* [What is required]
Put the part of the material that opens with the line containing "text Kal­bant apie at­ei­tį, aš" and closes with the line containing "text G. JAKAVONIS" into a Markdown table, skipping blank lines. Use the columns "Row" for the row number and "Line" for the line itself.

[Dataset records]
::::::::::

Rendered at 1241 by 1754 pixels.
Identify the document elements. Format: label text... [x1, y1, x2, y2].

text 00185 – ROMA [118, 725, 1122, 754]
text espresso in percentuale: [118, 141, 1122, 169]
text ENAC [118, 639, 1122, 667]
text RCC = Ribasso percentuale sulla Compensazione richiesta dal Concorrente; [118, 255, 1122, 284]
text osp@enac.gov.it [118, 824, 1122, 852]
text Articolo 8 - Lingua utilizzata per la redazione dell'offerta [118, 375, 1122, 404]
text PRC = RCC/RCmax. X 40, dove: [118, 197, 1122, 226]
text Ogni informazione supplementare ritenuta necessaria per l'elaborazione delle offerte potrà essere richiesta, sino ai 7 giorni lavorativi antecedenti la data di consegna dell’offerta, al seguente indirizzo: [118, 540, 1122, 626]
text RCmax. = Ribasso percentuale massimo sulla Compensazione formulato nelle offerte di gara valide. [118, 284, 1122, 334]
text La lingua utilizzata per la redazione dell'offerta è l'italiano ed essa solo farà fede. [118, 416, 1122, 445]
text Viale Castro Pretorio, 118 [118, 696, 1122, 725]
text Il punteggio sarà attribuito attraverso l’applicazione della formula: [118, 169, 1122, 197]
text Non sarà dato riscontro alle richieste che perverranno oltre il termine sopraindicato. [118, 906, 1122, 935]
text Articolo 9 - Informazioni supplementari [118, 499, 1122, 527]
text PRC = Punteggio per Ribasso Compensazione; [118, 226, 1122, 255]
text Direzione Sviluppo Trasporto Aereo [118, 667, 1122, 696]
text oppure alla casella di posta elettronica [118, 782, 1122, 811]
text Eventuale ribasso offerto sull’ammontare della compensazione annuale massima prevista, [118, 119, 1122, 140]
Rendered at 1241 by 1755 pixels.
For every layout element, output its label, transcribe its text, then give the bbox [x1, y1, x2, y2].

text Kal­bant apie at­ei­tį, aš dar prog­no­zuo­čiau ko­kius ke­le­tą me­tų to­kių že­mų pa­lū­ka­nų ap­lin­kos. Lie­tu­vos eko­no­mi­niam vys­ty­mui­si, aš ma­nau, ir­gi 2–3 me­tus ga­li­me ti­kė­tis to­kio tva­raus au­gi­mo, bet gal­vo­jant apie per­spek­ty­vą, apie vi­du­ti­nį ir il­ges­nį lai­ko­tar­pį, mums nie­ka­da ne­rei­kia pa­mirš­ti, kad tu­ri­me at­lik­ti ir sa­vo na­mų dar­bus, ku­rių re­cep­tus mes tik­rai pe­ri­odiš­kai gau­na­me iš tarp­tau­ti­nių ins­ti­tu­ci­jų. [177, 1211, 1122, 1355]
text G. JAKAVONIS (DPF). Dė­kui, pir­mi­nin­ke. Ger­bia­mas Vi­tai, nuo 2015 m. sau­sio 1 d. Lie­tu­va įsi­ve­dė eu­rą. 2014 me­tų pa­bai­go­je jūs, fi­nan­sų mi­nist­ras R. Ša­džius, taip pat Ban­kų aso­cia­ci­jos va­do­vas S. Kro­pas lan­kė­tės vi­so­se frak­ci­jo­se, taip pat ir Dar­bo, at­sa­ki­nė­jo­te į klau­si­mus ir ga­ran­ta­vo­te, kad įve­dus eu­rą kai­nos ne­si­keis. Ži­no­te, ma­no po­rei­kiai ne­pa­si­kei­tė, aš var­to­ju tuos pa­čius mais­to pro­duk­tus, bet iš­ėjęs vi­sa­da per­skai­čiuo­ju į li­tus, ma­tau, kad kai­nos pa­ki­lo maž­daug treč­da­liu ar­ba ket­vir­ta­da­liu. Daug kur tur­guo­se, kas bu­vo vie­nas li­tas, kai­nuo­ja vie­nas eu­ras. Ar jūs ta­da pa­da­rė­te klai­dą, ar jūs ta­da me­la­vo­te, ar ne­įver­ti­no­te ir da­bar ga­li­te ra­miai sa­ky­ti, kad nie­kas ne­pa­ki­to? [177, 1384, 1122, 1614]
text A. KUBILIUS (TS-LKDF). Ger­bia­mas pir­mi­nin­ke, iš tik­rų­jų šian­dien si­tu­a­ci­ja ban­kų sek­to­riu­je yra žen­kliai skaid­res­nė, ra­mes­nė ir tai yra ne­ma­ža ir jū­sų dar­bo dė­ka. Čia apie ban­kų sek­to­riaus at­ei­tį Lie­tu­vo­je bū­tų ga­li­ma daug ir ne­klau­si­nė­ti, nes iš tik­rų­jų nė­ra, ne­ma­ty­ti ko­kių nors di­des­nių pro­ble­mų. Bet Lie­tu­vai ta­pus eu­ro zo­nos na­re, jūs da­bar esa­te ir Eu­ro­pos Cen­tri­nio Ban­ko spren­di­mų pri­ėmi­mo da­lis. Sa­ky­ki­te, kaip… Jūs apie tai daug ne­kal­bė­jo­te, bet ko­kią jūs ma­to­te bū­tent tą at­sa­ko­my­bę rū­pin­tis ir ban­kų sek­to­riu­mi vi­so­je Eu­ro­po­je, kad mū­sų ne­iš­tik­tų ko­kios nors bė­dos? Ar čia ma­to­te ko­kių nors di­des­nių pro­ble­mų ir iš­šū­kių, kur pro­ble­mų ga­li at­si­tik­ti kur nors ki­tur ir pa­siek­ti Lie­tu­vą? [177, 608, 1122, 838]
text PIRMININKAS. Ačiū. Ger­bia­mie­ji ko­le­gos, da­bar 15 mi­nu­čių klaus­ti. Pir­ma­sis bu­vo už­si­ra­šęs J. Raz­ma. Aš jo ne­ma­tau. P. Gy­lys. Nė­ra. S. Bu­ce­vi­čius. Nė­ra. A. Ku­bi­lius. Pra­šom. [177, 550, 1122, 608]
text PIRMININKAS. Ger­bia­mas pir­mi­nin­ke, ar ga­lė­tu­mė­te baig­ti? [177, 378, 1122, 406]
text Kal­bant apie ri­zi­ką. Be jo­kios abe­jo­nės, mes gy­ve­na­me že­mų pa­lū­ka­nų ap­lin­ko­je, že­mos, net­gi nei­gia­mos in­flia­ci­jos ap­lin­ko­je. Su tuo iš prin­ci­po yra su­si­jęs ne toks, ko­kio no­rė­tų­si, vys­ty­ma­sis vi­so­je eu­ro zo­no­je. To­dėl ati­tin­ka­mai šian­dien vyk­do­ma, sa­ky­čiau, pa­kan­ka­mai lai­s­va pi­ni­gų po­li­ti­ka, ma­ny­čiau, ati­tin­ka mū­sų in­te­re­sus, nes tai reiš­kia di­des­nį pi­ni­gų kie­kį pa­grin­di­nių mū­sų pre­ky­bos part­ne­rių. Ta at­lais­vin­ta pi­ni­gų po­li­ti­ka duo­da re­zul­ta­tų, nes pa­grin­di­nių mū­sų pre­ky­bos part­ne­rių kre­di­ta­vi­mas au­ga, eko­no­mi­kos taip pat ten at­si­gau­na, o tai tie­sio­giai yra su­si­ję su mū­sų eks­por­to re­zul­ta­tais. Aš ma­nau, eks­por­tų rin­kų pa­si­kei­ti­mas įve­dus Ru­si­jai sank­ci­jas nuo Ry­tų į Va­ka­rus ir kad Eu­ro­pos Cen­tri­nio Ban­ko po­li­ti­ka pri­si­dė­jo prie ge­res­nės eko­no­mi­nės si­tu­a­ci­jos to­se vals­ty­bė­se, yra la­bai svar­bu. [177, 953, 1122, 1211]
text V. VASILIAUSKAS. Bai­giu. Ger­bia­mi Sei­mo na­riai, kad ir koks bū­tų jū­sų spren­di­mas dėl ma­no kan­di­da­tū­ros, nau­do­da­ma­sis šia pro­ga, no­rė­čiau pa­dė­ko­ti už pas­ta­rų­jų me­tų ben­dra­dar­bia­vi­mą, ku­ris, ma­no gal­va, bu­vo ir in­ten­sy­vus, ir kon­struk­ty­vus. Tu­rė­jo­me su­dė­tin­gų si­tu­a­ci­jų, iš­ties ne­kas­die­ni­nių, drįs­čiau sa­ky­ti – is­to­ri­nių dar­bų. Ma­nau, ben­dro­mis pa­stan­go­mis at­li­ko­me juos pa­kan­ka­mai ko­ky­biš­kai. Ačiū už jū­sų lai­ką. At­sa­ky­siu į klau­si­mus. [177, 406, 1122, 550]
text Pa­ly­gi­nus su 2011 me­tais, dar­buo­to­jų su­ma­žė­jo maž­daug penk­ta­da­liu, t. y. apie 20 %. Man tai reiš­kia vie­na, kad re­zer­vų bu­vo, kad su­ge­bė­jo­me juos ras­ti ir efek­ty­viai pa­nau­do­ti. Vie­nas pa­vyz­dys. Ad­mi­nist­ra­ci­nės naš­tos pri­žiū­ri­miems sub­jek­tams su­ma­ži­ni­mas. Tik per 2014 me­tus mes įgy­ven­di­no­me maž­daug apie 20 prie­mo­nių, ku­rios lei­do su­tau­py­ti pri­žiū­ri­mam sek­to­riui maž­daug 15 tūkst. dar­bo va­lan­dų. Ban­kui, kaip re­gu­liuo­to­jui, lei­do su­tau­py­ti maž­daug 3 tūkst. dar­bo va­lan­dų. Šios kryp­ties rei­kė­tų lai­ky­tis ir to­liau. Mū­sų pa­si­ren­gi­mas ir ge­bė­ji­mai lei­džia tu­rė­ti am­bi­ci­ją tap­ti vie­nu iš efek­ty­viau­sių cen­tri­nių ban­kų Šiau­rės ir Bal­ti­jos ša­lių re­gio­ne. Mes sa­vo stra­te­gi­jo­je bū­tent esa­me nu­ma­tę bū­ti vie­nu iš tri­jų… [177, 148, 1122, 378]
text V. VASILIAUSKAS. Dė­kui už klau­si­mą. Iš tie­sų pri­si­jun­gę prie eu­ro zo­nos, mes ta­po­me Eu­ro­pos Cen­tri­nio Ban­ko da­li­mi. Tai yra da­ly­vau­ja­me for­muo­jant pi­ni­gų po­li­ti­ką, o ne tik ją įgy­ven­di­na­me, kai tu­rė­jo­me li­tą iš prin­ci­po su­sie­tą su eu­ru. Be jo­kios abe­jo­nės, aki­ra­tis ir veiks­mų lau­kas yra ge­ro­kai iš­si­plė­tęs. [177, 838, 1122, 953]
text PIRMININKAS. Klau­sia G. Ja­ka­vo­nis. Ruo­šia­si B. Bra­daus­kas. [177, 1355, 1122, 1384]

::::::::::

* [Solution to the exercise]
| Row | Line |
|---|---|
| 1 | text Kal­bant apie at­ei­tį, aš dar prog­no­zuo­čiau ko­kius ke­le­tą me­tų to­kių že­mų pa­lū­ka­nų ap­lin­kos. Lie­tu­vos eko­no­mi­niam vys­ty­mui­si, aš ma­nau, ir­gi 2–3 me­tus ga­li­me ti­kė­tis to­kio tva­raus au­gi­mo, bet gal­vo­jant apie per­spek­ty­vą, apie vi­du­ti­nį ir il­ges­nį lai­ko­tar­pį, mums nie­ka­da ne­rei­kia pa­mirš­ti, kad tu­ri­me at­lik­ti ir sa­vo na­mų dar­bus, ku­rių re­cep­tus mes tik­rai pe­ri­odiš­kai gau­na­me iš tarp­tau­ti­nių ins­ti­tu­ci­jų. [177, 1211, 1122, 1355] |
| 2 | text G. JAKAVONIS (DPF). Dė­kui, pir­mi­nin­ke. Ger­bia­mas Vi­tai, nuo 2015 m. sau­sio 1 d. Lie­tu­va įsi­ve­dė eu­rą. 2014 me­tų pa­bai­go­je jūs, fi­nan­sų mi­nist­ras R. Ša­džius, taip pat Ban­kų aso­cia­ci­jos va­do­vas S. Kro­pas lan­kė­tės vi­so­se frak­ci­jo­se, taip pat ir Dar­bo, at­sa­ki­nė­jo­te į klau­si­mus ir ga­ran­ta­vo­te, kad įve­dus eu­rą kai­nos ne­si­keis. Ži­no­te, ma­no po­rei­kiai ne­pa­si­kei­tė, aš var­to­ju tuos pa­čius mais­to pro­duk­tus, bet iš­ėjęs vi­sa­da per­skai­čiuo­ju į li­tus, ma­tau, kad kai­nos pa­ki­lo maž­daug treč­da­liu ar­ba ket­vir­ta­da­liu. Daug kur tur­guo­se, kas bu­vo vie­nas li­tas, kai­nuo­ja vie­nas eu­ras. Ar jūs ta­da pa­da­rė­te klai­dą, ar jūs ta­da me­la­vo­te, ar ne­įver­ti­no­te ir da­bar ga­li­te ra­miai sa­ky­ti, kad nie­kas ne­pa­ki­to? [177, 1384, 1122, 1614] |